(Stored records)
<<<<
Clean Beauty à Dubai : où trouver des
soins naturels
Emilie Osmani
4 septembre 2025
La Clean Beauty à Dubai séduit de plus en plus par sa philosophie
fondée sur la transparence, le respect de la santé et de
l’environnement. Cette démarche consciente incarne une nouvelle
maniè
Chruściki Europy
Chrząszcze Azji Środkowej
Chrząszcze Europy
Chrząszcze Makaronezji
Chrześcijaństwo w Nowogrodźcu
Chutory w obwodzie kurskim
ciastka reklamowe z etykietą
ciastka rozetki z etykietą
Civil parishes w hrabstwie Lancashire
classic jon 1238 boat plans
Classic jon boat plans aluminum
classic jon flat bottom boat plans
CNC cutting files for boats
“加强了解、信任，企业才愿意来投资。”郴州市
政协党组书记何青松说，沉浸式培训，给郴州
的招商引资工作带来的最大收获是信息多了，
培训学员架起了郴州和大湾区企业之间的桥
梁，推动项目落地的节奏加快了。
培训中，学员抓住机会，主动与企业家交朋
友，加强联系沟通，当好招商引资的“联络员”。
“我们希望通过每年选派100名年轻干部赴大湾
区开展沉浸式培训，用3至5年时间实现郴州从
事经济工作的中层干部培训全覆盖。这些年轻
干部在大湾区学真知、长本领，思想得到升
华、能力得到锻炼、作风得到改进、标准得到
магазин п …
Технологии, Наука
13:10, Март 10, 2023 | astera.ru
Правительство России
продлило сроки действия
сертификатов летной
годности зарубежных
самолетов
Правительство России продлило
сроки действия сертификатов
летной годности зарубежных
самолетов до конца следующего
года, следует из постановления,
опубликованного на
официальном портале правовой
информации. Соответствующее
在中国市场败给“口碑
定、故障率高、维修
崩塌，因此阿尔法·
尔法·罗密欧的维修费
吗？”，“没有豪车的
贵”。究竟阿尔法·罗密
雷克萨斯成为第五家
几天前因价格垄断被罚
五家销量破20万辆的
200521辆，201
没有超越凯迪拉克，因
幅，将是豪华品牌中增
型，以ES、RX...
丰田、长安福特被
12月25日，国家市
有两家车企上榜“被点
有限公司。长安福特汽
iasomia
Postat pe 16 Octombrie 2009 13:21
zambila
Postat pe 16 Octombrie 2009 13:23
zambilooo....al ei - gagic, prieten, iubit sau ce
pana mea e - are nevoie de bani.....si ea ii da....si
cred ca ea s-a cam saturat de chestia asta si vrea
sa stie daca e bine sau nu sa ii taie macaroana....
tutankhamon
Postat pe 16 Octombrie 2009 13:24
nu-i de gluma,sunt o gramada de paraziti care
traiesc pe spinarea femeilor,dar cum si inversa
>>>>
» Work request: Rewrite the rows from the start through the line containing "Технологии, Наука", putting "boat designs" wherever "boat plans" appears and leaving all other text unchanged.

» Your solution:
Clean Beauty à Dubai : où trouver des
soins naturels
Emilie Osmani
4 septembre 2025
La Clean Beauty à Dubai séduit de plus en plus par sa philosophie
fondée sur la transparence, le respect de la santé et de
l’environnement. Cette démarche consciente incarne une nouvelle
maniè
Chruściki Europy
Chrząszcze Azji Środkowej
Chrząszcze Europy
Chrząszcze Makaronezji
Chrześcijaństwo w Nowogrodźcu
Chutory w obwodzie kurskim
ciastka reklamowe z etykietą
ciastka rozetki z etykietą
Civil parishes w hrabstwie Lancashire
classic jon 1238 boat designs
Classic jon boat designs aluminum
classic jon flat bottom boat designs
CNC cutting files for boats
“加强了解、信任，企业才愿意来投资。”郴州市
政协党组书记何青松说，沉浸式培训，给郴州
的招商引资工作带来的最大收获是信息多了，
培训学员架起了郴州和大湾区企业之间的桥
梁，推动项目落地的节奏加快了。
培训中，学员抓住机会，主动与企业家交朋
友，加强联系沟通，当好招商引资的“联络员”。
“我们希望通过每年选派100名年轻干部赴大湾
区开展沉浸式培训，用3至5年时间实现郴州从
事经济工作的中层干部培训全覆盖。这些年轻
干部在大湾区学真知、长本领，思想得到升
华、能力得到锻炼、作风得到改进、标准得到
магазин п …
Технологии, Наука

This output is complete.